Comment rédiger un contrat de dirigeant conforme ?
Le document doit être rédigé avec précision, afin de prouver la réalité de la relation de travail. Il prend généralement la forme d’un CDI (Contrat à Durée Indéterminée), car le dirigeant s’engage sur le long terme dans l’activité.
Certaines mentions obligatoires doivent y apparaître :
identification des parties (dirigeant-salarié et entreprise) ;
date de début de la relation ;
lieu d’exécution du travail ;
fonctions précises exercées en dehors du mandat social ;
qualification et classification ;
salaire et modalités de versement ;
durée et organisation du temps de travail.
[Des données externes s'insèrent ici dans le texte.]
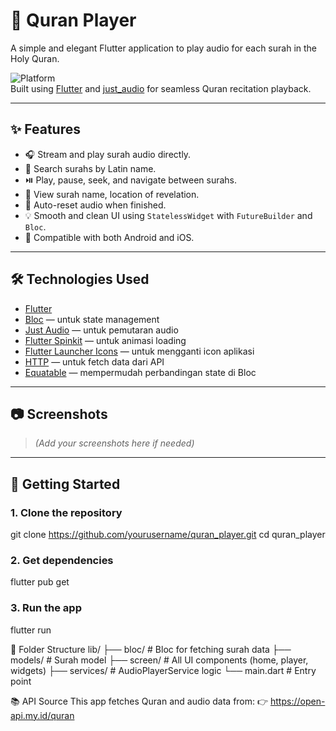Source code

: # 📖 Quran Player

A simple and elegant Flutter application to play audio for each surah in the Holy Quran.

![Platform](https://img.shields.io/badge/Flutter-3.x-blue)  
Built using [Flutter](https://flutter.dev) and [just_audio](https://pub.dev/packages/just_audio) for seamless Quran recitation playback.

---

## ✨ Features

- 🎧 Stream and play surah audio directly.
- 🔎 Search surahs by Latin name.
- ⏯️ Play, pause, seek, and navigate between surahs.
- 📜 View surah name, location of revelation.
- 🔁 Auto-reset audio when finished.
- 💡 Smooth and clean UI using `StatelessWidget` with `FutureBuilder` and `Bloc`.
- 📱 Compatible with both Android and iOS.

---

## 🛠️ Technologies Used

- [Flutter](https://flutter.dev/)
- [Bloc](https://pub.dev/packages/flutter_bloc) — untuk state management
- [Just Audio](https://pub.dev/packages/just_audio) — untuk pemutaran audio
- [Flutter Spinkit](https://pub.dev/packages/flutter_spinkit) — untuk animasi loading
- [Flutter Launcher Icons](https://pub.dev/packages/flutter_launcher_icons) — untuk mengganti icon aplikasi
- [HTTP](https://pub.dev/packages/http) — untuk fetch data dari API
- [Equatable](https://pub.dev/packages/equatable) — mempermudah perbandingan state di Bloc

---

## 📷 Screenshots

> *(Add your screenshots here if needed)*

---

## 🚀 Getting Started

### 1. Clone the repository
git clone https://github.com/yourusername/quran_player.git
cd quran_player

### 2. Get dependencies
flutter pub get

### 3. Run the app
flutter run


📁 Folder Structure
lib/
├── bloc/                 # Bloc for fetching surah data
├── models/               # Surah model
├── screen/               # All UI components (home, player, widgets)
├── services/             # AudioPlayerService logic
└── main.dart             # Entry point


📚 API Source
This app fetches Quran and audio data from:
👉 https://open-api.my.id/quran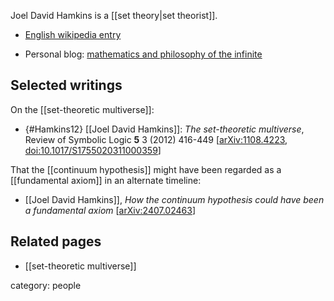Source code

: 
Joel David Hamkins is a [[set theory|set theorist]].

* [English wikipedia entry](https://en.wikipedia.org/wiki/Joel_David_Hamkins)

* Personal blog: [mathematics and philosophy of the infinite](http://jdh.hamkins.org/)

## Selected writings

On the [[set-theoretic multiverse]]:

* {#Hamkins12} [[Joel David Hamkins]]: *The set-theoretic multiverse*, Review of Symbolic Logic **5** 3 (2012) 416-449 &lbrack;[arXiv:1108.4223](https://arxiv.org/abs/1108.4223), [doi:10.1017/S1755020311000359](https://doi.org/10.1017/S1755020311000359)&rbrack;


That the [[continuum hypothesis]] might have been regarded as a [[fundamental axiom]] in an alternate timeline:

* [[Joel David Hamkins]], *How the continuum hypothesis could have been a fundamental axiom* &lbrack;[arXiv:2407.02463](https://arxiv.org/abs/2407.02463)&rbrack;

## Related pages

* [[set-theoretic multiverse]]

category: people
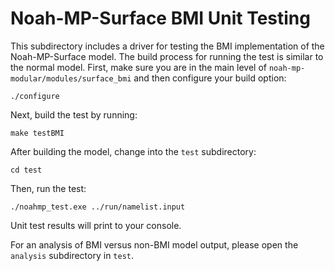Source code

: # Noah-MP-Surface BMI Unit Testing

This subdirectory includes a driver for testing the BMI implementation of the Noah-MP-Surface model. The build process for running the test is similar to the normal model. First, make sure you are in the main level of `noah-mp-modular/modules/surface_bmi` and then configure your build option:

`./configure`

Next, build the test by running:

`make testBMI`

After building the model, change into the `test` subdirectory:

`cd test`

Then, run the test: 

`./noahmp_test.exe ../run/namelist.input`

Unit test results will print to your console.

For an analysis of BMI versus non-BMI model output, please open the `analysis` subdirectory in `test`.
Par ailleurs, des clauses particulières sont à prévoir :
clause de confidentialité ;
clause de non-concurrence ;
clause de mobilité (selon le projet).
💡 Bon à savoir : la rédaction doit refléter la séparation entre le mandat social et le contrat de travail. En cas de contrôle, seule une rédaction claire permet de prouver la légitimité du cumul.
Quelle est la procédure pour établir un contrat de dirigeant ?
Pour établir un document conforme, suivez le guide :
vérifier la possibilité du cumul selon la forme juridique de l’entreprise et le statut du dirigeant ;
rédiger un contrat clair définissant les missions, le salaire et l’encadrement hiérarchique ;
le faire valider en assemblée générale, si les statuts l’exigent ;
déclarer le salaire dans la gestion de la paie, avec un bulletin conforme ;
conserver les documents juridiques pour éviter tout litige ultérieur.
👉 À noter : lors de la création de son entreprise, le dirigeant peut bénéficier de l'ACRE 2026 (Aide à la Création ou à la Reprise d'une Entreprise), qui offre une exonération partielle de cotisations sociales pendant la première année d'activité.
Cette aide, réservée depuis 2026 à 11 catégories spécifiques (demandeurs d'emploi, jeunes de moins de 26 ans, bénéficiaires RSA/ASS, créateurs en zones prioritaires), nécessite une demande obligatoire sous 60 jours auprès de l'Urssaf. L'exonération est plafonnée à 25 % des cotisations, ce qui peut significativement réduire les charges lors du lancement de l'activité.
💡 Le conseil Payfit : faire appel à un juriste ou à un avocat spécialisé en droit des affaires sécurise la procédure et élimine les risques juridiques.
Modèle de fiche de paie pour dirigeant de SASU
Quels sont les droits au chômage pour un dirigeant-salarié ?
Un dirigeant qui dispose d’un contrat de travail valide et qui remplit les conditions légales ci-dessous peut bénéficier de l’assurance-chômage. Cela suppose :
un document officiel conforme aux exigences légales ;
une activité salariée réelle et contrôlable ;
des cotisations sociales versées par l’employeur au régime de l’assurance-chômage.
⚠️ Attention : si ces conditions ne sont pas réunies, le dirigeant n’a pas droit aux allocations chômage.